Saturday, April 16, 2011

Homily for Palm Sunday Yr A

How do you feel about crowds?

I'd guess that as you've chosen to come to this quieter and more reflective service you may be someone who finds them a bit uncongenial...not always easy to negotiate?

We've seen so many crowds in the news already this year – protesting against tyranny and campaigning for democracy in the Arab Spring that began first in Egypt
attempting peaceful protest but highjacked by those with a different agenda in our own capital,
standing silently as Ronan Kerr's coffin was carried through the streets of Omagh.

Crowds have a real power for good or ill – power beyond the sum of the parts.

Perhaps its wise to steer clear of them, in case we lose track of ourselves.

But in this Holy Week there is really no escape.

As we are swept up once again in the events that changed history, the voice of the crowd is rarely silent – and we are part of it.
Today we celebrate
We shout Hosanna as we greet our king with joy – though we may well be disappointed at the manner of his coming.
Still, we recognise our need for rescue and that lends urgency to our voices as we join in
HOSANNA – SAVE US NOW”
We look about us and see so much that remains bound in our world and in our own lives.

Pause for a moment and think of those things from which you long to be free....habits of mind or behaviour, wounds from the past or fears for the future...
It is those, or things like them, that give breath to the great cry
HOSANNA and to the outpouring of blessings that carpet the route as thoroughly as do the palm branches scattered that day...

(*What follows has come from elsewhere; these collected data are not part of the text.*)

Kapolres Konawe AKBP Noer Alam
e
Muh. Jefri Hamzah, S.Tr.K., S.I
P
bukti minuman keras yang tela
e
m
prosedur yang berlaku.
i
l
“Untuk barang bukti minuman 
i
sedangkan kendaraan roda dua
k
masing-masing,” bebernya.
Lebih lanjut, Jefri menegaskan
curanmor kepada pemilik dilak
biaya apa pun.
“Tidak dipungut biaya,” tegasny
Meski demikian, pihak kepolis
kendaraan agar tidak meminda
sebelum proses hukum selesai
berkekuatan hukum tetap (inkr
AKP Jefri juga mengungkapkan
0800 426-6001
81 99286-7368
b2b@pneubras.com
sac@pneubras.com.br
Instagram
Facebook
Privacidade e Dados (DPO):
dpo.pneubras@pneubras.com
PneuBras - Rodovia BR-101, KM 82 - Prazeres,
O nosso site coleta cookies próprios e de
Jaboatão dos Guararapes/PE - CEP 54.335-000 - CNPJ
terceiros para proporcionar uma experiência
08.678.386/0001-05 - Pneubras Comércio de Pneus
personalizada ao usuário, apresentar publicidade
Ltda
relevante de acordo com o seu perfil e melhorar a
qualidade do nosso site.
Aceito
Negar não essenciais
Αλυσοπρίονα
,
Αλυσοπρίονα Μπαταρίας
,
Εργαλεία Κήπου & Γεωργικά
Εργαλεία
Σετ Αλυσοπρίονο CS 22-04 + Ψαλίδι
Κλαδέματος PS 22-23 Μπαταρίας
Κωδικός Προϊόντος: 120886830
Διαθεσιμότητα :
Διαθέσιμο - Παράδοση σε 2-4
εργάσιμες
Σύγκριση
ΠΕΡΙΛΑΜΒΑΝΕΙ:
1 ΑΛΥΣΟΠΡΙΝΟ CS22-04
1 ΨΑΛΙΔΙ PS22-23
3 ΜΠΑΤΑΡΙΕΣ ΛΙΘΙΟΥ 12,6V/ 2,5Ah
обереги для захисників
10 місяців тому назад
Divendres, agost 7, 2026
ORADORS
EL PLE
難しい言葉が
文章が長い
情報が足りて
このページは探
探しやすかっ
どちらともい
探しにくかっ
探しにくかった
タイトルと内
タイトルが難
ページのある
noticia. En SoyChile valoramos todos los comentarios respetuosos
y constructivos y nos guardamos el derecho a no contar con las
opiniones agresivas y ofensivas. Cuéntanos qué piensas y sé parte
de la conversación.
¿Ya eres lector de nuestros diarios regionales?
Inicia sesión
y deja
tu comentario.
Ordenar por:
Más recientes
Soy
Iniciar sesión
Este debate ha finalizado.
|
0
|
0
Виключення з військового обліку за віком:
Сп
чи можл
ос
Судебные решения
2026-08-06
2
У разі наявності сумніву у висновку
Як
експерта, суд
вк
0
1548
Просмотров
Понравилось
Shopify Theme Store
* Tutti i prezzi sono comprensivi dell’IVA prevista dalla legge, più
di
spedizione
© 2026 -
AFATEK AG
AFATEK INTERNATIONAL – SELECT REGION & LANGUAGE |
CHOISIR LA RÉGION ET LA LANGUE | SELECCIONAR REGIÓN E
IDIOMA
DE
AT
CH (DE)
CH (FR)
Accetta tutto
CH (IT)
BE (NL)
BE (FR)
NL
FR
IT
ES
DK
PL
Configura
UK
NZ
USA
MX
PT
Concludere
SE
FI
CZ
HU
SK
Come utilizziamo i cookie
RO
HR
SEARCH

But we know, even as we share that great cry of excited welcome, that there is trouble ahead.

The way of the cross beckons, and it does not look much like the way of life and peace – but rather a place of broken friendship and betrayal, of injustice and wanton violence, of bullying and cruelty.

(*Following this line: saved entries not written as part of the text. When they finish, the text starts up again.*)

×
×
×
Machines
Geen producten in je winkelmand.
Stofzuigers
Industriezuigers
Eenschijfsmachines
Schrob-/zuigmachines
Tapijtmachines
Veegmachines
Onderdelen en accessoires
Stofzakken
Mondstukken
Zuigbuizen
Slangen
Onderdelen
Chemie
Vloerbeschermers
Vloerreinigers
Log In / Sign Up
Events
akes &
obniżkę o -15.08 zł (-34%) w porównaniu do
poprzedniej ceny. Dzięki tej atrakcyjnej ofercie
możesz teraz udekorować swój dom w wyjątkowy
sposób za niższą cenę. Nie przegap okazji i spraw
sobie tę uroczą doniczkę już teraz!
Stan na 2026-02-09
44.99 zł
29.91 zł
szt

It would be good to step aside, if we could. To fast-forward without more ado to Easter Sunday morning – though to do so would be to deprive the resurrection of its impact, since without death and disappointment the revelation of new life has little value.

But since we know that we cannot altogether escape the cross – perhaps it is best to hide in the crowd once again....to rely on the majority to give us protective colouring...to lose our own voice in the sound of the mob.

For it is a mob now.....a mob hungry for blood......a mob unable to bear the silent dignity of the man from Nazareth, angered by his weakness, enraged by his pacifism
There can be no salvation here.
Better to get rid of all false hopes, all broken dreams as rapidly as possible
Let him be CRUCIFIED”

Can you hear your own voice? Are you surprised to discover that you are joining in here too?
Because, you know, it was people like us – ordinary people with no history of violence, no blood lust in everyday life, who joined in the chanting
CRU CI FY CRU CI FY”

Humanity has always needed scapegoats – people who will carry the blame for collective dis-ease, collective guilt
Watch children in a playground, see who they choose to be their victims – the outsiders, different because of something as simple as the wrong trainers, the wrong skin colour or body shape...The crowd delights to exclude them and also to blame them if anything goes wrong – and it's this, taken to extremes, that motivates the Passiontide crowds.

Do you remember Caiaphas? 
It is expedient that one man should die for the people....
We are the people – the people then and now who seek our own salvation through the suffering of another, the people who hope to divert attention from our own shortcomings by attack, however unjustified and unjustifiable...

But, incredibly, because God is God......because the message of the cross is that loving self sacrifice is written into the very core of life itself....because we can look forward, even on Palm Sunday, to the events of Easter....because of all that, mob rule does not win the day.

Jesus hangs there, alone – but that solitary vulnerable figure draws all to himself and invites us to join him in choosing that way of self sacrifice
The joy of resurrection may be hidden for the moment, but as we dare to step out from the crowd and to follow the path that Jesus sets before us, we will find that the pain and struggle are in truth transformed.

Almighty God, whose most dear Son went not up to joy but first he suffered pain, and entered not into glory before he was crucified: Mercifully grant that we, walking in the way of the cross, may find it none other than the way of life and peace; through Jesus Christ your Son our Lord. Amen

4 comments:

Kathy said...

Thank you for this. Your congregation will hear a fine sermon.

Chris said...

Wonderful, Kathryn - thank you!

I will share this with our evening congregation - another quieter, more reflective service.

Nancy Wallace said...

How did it go? I love the way you managed to draw all the various threads of Palm Sunday together in such a succint, reflective yet challenging way. Thank you. Wish I'd read this before I gave my Palm Sunday sermon.

Kathryn said...

No idea how it went. I never get any feed back on my sermons here - one of the main reasons for posting them on the blog, in fact, as then I know that someone has in some way attended to what I was trying to convey.
Thank you all for your encouragement - it's so much valued.